An interesting thing can happen if you simulate NCM. Suppose that for each character/site you generate/sample each branch length independently from some fixed distribution D and let m_D be the mean of this distribution. Then evolve a character on the tree with this distribution according to (say) the Jukes-Cantor distribution. Repeat this process (independently) from character to character. It turns out that the resulting data set is generated with exactly the same probability distribution as if you had sampled all the characters i.i.d. from a standard Jukes-Cantor model in which ALL the branch lengths were equal to m_D. It turns out that this no-common mechanism model is stochastically equivalent to a very common-mechanism model (i.e. the "usual" common mechanism JC model, and with all its branch lengths equal). It's not hard to show this with a few lines of algebra (or see below). If you move outside JC (to models where the rate matrix has more than one nonzero eigenvalue) then the statement needs modifying slightly.

### DATA SUPPLIED
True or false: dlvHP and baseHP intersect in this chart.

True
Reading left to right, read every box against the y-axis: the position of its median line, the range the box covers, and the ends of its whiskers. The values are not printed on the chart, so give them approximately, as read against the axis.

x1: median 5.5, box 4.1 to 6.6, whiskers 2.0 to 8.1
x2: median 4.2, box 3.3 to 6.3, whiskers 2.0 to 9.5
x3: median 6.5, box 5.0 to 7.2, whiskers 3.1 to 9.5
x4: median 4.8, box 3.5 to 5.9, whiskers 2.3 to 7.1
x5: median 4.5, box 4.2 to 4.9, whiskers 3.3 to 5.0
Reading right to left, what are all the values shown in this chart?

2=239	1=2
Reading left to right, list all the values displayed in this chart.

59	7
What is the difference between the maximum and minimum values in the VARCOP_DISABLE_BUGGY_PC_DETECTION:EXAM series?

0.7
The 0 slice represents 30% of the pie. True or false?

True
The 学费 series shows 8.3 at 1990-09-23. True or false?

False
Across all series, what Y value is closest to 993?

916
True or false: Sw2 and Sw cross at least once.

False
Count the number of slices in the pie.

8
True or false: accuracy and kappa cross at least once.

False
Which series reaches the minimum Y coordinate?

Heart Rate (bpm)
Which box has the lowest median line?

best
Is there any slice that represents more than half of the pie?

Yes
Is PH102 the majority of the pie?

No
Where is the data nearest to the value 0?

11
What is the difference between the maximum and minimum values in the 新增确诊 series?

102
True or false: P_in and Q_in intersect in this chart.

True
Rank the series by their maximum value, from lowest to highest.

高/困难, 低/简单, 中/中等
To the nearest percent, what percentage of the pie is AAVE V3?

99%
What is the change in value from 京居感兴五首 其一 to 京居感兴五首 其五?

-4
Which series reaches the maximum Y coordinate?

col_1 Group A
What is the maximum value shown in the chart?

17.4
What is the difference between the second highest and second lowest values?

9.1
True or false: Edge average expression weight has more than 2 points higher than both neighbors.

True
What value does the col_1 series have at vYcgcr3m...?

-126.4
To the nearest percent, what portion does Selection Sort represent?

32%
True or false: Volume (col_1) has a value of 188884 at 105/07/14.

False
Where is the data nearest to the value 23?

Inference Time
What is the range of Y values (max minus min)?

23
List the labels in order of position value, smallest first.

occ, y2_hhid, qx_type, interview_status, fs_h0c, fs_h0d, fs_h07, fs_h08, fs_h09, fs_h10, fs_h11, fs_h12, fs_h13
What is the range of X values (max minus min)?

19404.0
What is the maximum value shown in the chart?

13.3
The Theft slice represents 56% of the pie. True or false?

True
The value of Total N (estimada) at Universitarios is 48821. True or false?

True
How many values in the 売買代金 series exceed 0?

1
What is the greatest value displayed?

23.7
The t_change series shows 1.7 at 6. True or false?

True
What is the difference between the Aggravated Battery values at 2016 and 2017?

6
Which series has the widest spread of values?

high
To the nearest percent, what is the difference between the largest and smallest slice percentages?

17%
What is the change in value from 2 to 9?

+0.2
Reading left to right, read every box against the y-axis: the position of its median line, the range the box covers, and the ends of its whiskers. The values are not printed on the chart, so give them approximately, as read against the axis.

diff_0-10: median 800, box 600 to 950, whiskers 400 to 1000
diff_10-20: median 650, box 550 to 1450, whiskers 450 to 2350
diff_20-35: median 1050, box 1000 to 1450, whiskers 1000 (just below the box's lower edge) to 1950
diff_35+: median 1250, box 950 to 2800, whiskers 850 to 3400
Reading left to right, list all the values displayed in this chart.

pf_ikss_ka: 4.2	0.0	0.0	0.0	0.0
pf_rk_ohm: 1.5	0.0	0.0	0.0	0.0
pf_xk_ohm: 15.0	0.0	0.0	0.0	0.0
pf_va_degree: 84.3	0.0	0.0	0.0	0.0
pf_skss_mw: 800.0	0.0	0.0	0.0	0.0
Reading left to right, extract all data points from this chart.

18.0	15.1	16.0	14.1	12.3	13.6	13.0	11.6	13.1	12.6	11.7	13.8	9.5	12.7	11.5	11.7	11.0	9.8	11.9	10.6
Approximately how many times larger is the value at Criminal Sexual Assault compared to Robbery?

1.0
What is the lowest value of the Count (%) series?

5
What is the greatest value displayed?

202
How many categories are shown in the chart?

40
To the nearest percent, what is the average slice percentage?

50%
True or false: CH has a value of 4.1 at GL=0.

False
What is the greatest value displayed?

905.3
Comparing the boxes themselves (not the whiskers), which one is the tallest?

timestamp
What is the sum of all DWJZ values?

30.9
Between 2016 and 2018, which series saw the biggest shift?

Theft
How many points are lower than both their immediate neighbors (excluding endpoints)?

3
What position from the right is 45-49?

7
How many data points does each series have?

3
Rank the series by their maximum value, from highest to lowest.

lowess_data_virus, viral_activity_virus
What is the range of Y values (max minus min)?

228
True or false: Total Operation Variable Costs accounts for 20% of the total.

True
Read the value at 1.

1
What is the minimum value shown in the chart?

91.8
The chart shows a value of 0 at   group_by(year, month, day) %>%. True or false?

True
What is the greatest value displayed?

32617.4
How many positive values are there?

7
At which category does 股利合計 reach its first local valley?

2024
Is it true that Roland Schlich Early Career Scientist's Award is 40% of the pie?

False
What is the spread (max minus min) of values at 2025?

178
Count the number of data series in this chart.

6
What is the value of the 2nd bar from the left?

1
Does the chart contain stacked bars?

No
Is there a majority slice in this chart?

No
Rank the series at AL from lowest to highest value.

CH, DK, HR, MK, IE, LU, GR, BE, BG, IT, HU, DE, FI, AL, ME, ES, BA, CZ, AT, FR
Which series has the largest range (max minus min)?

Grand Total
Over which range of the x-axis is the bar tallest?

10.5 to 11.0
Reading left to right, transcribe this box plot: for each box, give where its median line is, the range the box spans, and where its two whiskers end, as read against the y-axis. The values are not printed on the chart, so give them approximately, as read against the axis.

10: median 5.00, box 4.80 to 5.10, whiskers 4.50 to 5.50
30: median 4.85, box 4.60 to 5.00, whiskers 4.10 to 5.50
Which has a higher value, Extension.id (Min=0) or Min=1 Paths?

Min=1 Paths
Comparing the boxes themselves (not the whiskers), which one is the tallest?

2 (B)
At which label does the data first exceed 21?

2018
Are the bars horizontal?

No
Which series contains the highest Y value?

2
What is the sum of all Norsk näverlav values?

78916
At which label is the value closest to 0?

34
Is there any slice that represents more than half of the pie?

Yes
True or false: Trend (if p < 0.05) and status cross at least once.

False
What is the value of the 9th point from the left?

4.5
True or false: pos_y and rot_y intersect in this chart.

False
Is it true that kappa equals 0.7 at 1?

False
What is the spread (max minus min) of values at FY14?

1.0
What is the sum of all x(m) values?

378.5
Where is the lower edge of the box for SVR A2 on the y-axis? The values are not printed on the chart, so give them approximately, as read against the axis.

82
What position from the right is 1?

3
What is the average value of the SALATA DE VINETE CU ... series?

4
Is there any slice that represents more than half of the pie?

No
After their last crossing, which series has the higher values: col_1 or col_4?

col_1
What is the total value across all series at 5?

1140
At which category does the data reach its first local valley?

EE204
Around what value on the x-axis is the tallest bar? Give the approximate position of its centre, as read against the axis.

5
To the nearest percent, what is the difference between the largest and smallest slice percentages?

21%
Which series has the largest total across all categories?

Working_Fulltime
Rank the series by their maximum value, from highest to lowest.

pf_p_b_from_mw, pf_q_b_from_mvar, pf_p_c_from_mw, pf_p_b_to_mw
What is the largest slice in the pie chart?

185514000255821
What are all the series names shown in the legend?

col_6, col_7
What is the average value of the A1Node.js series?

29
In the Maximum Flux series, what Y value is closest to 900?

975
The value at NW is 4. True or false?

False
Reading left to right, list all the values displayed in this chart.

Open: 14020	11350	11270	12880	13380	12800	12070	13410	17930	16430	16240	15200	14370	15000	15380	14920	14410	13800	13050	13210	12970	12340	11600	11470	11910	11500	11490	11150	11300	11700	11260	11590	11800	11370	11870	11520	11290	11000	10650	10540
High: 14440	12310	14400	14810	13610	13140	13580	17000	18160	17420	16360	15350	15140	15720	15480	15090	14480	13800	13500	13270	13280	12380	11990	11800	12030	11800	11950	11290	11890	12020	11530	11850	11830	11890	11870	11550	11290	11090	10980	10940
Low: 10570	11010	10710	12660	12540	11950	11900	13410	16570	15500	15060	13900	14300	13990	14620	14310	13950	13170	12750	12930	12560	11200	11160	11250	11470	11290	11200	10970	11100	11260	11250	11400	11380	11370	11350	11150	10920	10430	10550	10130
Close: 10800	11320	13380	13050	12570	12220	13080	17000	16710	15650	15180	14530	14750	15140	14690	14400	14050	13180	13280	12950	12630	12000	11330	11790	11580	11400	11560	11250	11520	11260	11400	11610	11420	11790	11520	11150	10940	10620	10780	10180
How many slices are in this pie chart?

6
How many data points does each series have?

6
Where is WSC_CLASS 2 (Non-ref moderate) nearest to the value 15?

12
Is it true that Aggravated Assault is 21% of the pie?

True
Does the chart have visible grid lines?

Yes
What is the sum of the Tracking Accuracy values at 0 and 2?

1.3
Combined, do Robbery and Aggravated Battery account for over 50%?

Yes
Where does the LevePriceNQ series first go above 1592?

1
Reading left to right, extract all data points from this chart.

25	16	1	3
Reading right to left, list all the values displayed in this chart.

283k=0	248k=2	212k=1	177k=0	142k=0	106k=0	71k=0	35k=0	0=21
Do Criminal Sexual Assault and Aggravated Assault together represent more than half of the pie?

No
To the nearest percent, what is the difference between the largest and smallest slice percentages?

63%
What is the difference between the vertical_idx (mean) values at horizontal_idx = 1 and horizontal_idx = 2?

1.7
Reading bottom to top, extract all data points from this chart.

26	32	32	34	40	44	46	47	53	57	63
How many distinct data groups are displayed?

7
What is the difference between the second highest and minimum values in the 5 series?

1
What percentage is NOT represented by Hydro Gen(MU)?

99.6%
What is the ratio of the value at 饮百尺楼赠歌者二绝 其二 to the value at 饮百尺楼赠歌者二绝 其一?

### STUDY QUESTIONS
1) Answer these about the passage on simulating NCM:
(a) What does m_D denote?
(b) In the equivalent standard Jukes-Cantor model, what value do all the branch lengths take?
(c) For which models does the statement need modifying slightly?
2) Please carry the passage on simulating NCM forward from the last sentence shown.

### ACTIVITY ANSWERS
1)
(a) The mean of the fixed distribution D from which each branch length is sampled.
(b) m_D.
(c) Models where the rate matrix has more than one nonzero eigenvalue.

2)
The following paper may be helpful as it discusses this issue in passing:
Huelsenbeck J., Ane, C. Larget B., Ronquist F. 2008. A Bayesian
perspective on a non-parsimonious parsimony model. Syst. Biol.
57:406–419. and it's also discussed in
Steel, M. (2011). Can we avoid 'SIN' in the House of 'No Common Mechanism'? Systematic Biology 60(1): 96-109.